Provided material:
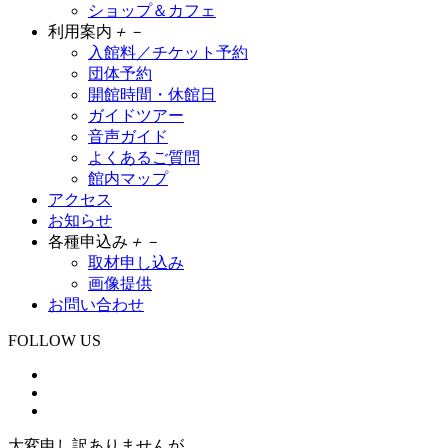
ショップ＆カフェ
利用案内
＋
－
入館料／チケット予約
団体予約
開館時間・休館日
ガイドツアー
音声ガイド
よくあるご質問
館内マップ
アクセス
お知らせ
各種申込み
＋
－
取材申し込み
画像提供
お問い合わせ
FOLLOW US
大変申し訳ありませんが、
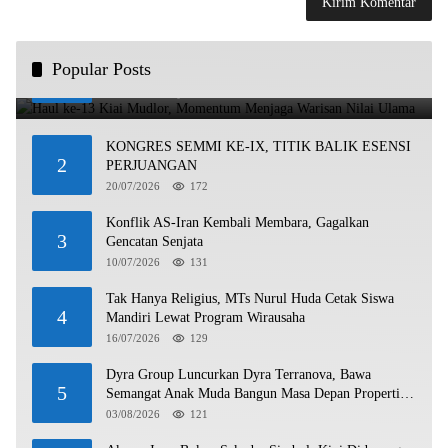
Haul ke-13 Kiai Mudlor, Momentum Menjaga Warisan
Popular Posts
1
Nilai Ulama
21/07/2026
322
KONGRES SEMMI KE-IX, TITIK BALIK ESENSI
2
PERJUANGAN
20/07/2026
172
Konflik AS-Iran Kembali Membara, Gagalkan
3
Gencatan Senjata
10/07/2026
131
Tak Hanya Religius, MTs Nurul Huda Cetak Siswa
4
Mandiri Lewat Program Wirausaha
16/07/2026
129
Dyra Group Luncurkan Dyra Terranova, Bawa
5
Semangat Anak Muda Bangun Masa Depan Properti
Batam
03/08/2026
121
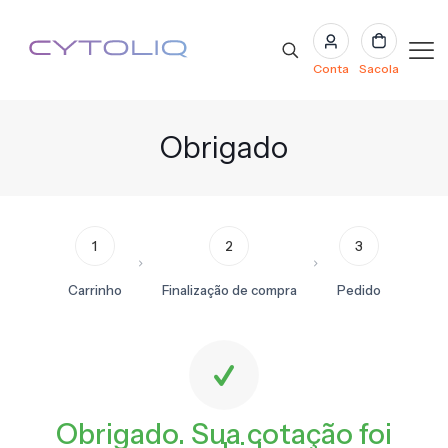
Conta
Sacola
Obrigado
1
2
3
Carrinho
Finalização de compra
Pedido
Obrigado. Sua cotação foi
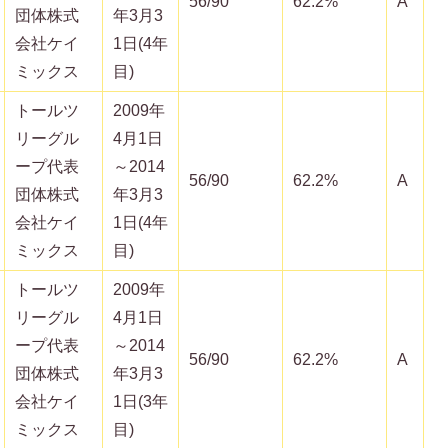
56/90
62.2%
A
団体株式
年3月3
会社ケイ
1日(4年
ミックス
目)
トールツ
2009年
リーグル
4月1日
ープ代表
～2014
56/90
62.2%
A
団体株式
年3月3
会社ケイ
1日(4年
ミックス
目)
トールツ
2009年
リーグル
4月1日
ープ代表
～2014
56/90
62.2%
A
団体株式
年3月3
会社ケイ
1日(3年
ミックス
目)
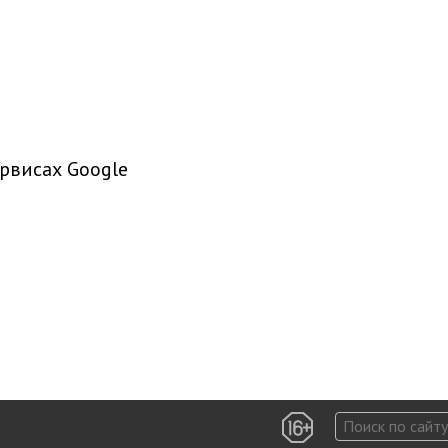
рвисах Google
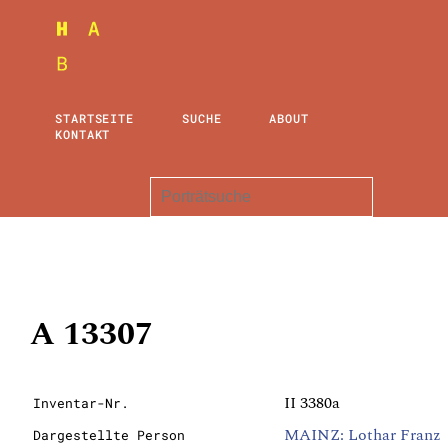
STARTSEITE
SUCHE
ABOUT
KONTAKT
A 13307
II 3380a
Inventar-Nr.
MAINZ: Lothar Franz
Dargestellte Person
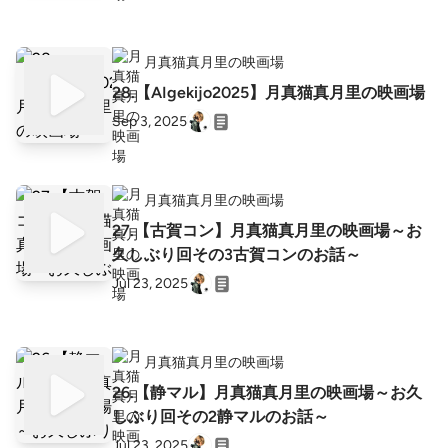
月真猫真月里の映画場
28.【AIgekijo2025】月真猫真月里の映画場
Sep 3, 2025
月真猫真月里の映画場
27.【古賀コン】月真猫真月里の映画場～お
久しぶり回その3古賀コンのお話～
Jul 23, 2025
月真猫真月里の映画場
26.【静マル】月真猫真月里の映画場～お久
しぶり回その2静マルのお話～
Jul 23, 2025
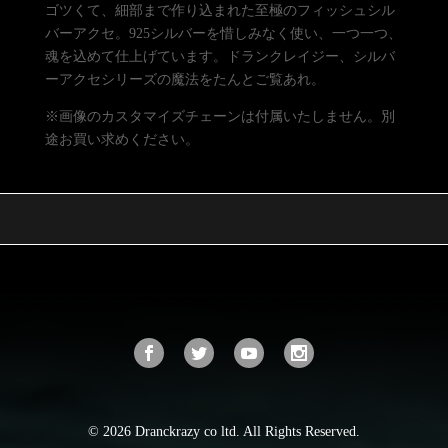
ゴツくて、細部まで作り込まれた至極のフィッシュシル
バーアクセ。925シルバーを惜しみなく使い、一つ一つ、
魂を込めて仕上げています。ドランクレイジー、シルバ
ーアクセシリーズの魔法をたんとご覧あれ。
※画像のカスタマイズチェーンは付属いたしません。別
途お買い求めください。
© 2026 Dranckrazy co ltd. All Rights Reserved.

Task to complete: With pictures omitted, reproduce exactly the lines from the line containing "久しぶり回その3古賀コンのお話～" through the end of the data above.

Exercise answer:
久しぶり回その3古賀コンのお話～
Jul 23, 2025
月真猫真月里の映画場
26.【静マル】月真猫真月里の映画場～お久
しぶり回その2静マルのお話～
Jul 23, 2025
ゴツくて、細部まで作り込まれた至極のフィッシュシル
バーアクセ。925シルバーを惜しみなく使い、一つ一つ、
魂を込めて仕上げています。ドランクレイジー、シルバ
ーアクセシリーズの魔法をたんとご覧あれ。
※画像のカスタマイズチェーンは付属いたしません。別
途お買い求めください。
© 2026 Dranckrazy co ltd. All Rights Reserved.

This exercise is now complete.